EXERCISE SET -
a – Summarize the passage on Canada Reads in two sentences.
b – Return the passage on Canada Reads word for word, from "Canada Reads is a" to "Canadian reading public.".

SELECTED EXCERPT -
_ _ _
Canada Reads is a CBC Radio program that was launched in English in 2002 and in 2004 in French as Le Combat des livres. Over the course of a week in five one-hour segments, five celebrity judges champion a book and engage in debate about which one Canadians should read. Each day a book is voted off the list until only one is left standing. The format of the program is often compared to reality TV shows such as Survivor. The show playfully foregrounds conflict in its branding, using taglines such as “battle of the books” or “literary title fight” (CBC). That said, the champion book carries a lot of cultural cachet and the show has had enormous impact on the development of a popular Canadian reading public.
As Gillian Roberts argues in Prizing Literature, the show is a high-profile celebration of Canadian literature, not unlike literary prizes. But for Roberts, the show diverges from traditional awards in that it “does not limit its shortlist to texts published in the previous year. Instead, any text in Canadian literary history might be selected for consideration” (34). As literary critic Smaro Kamboureli argues in her discussion of Canada Reads, the popularity of the show is a sign of the ways in which Canadian literature has “reached new heights of prominence” (37). Rather than simply having to show that Canada has a literature worthy of reading, the CBC’s branding of Canada Reads implies that Canada has produced many books that evoke strong feelings for readers. As well, Canada Reads is built on the premise that it is pleasurable to listen to readers and panellists make arguments for their book based largely on value judgments.
_ _ _
[A block of data]
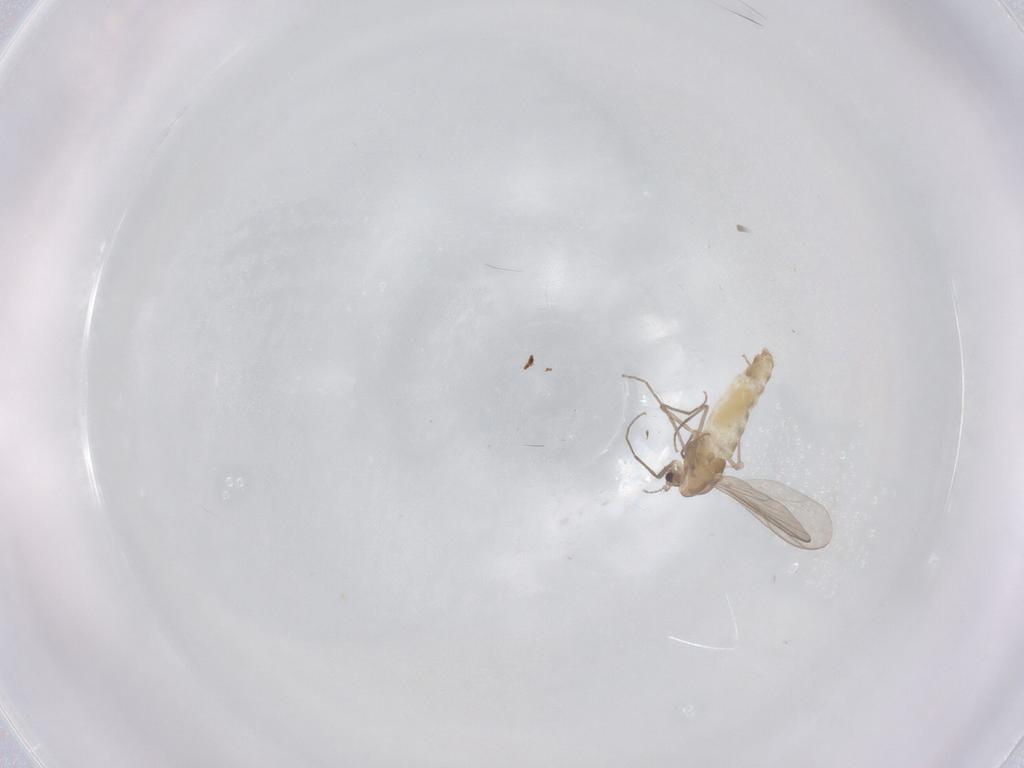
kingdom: Animalia
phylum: Arthropoda
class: Insecta
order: Diptera
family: Chironomidae
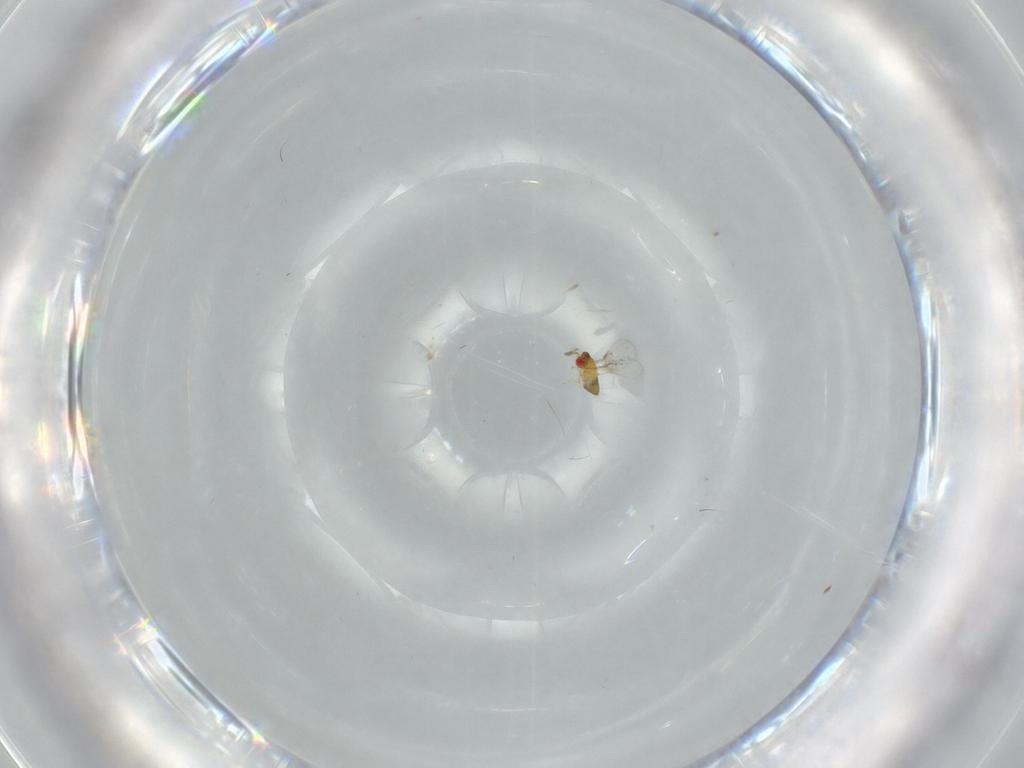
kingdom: Animalia
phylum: Arthropoda
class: Insecta
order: Hymenoptera
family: Trichogrammatidae
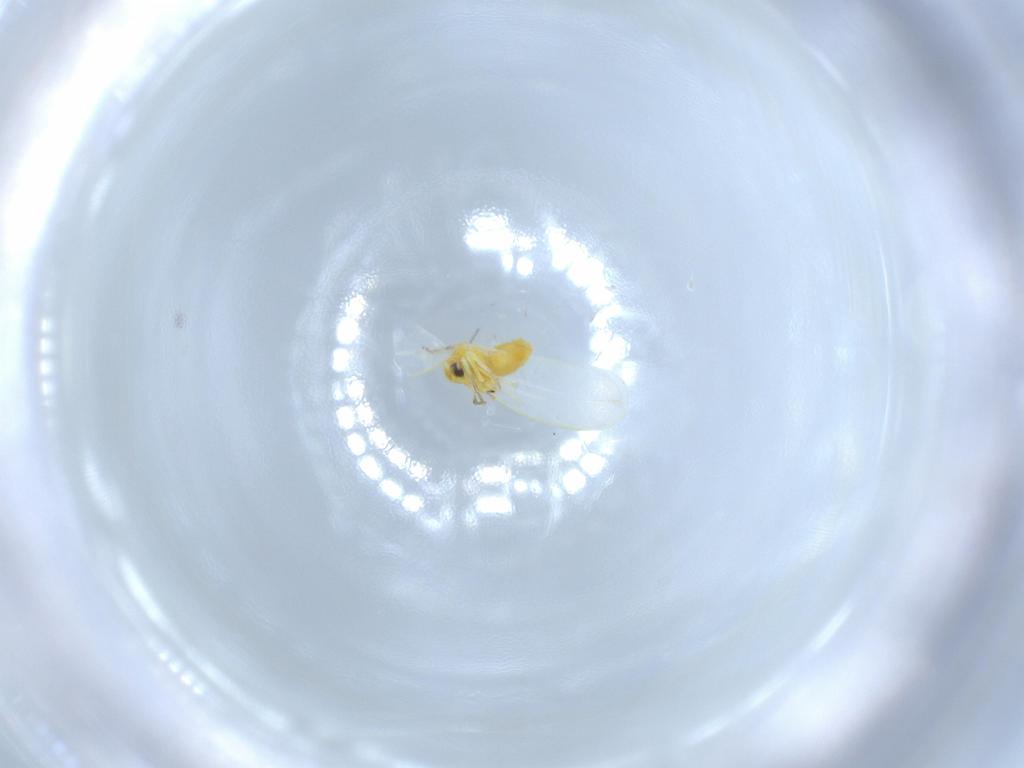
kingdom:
_ _ _
SOLUTION SET -
a – Canada Reads is a CBC Radio program, launched in English in 2002 and in French in 2004, in which five celebrity judges each champion a book and debate over a week, with one book voted off each day until a single winner remains. Critics such as Gillian Roberts and Smaro Kamboureli treat the show as a high-profile celebration of Canadian literature that, unlike traditional prizes, can consider any text from Canadian literary history and signals the literature's new prominence.

b –
Canada Reads is a CBC Radio program that was launched in English in 2002 and in 2004 in French as Le Combat des livres. Over the course of a week in five one-hour segments, five celebrity judges champion a book and engage in debate about which one Canadians should read. Each day a book is voted off the list until only one is left standing. The format of the program is often compared to reality TV shows such as Survivor. The show playfully foregrounds conflict in its branding, using taglines such as “battle of the books” or “literary title fight” (CBC). That said, the champion book carries a lot of cultural cachet and the show has had enormous impact on the development of a popular Canadian reading public.